(Information supplied begins)
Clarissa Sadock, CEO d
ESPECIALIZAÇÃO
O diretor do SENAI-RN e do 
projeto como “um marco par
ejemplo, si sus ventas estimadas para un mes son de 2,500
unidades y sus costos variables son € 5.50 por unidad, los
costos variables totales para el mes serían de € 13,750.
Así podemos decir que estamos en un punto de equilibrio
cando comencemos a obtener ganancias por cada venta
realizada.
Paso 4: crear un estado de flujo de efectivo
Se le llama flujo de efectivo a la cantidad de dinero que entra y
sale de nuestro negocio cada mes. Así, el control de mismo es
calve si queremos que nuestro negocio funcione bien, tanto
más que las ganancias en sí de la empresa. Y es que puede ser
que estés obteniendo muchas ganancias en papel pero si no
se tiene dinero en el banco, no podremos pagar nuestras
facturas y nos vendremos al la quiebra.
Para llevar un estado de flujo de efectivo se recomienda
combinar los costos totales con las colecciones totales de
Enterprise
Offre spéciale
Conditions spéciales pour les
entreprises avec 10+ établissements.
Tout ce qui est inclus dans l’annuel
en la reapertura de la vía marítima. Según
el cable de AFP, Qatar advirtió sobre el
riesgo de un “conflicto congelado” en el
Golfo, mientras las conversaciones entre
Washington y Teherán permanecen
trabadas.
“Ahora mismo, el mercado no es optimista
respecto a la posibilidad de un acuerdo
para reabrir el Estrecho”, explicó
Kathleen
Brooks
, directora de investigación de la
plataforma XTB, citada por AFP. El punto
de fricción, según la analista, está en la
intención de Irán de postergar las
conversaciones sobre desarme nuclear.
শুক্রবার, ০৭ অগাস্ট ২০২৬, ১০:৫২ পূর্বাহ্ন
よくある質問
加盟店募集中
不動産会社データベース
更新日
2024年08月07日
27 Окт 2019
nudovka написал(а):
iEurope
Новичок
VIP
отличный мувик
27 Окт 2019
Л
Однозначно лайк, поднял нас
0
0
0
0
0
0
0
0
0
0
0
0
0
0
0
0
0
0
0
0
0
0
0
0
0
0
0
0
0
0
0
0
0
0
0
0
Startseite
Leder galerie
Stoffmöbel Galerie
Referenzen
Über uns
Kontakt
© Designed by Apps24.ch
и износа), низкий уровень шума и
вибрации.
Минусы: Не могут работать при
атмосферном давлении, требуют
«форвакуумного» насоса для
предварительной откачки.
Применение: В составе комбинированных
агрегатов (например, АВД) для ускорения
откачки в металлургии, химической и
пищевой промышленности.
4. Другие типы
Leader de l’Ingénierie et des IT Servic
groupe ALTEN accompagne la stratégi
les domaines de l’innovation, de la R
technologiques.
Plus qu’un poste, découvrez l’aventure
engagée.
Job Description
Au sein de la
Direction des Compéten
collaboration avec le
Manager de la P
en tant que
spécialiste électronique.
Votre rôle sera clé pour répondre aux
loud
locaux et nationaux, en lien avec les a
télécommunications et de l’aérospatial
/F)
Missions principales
(Information supplied ends)
Description of the task ▸ Whenever the string "punto" occurs in a line of the entries above, copy that line.

Result ▸
Así podemos decir que estamos en un punto de equilibrio
plataforma XTB, citada por AFP. El punto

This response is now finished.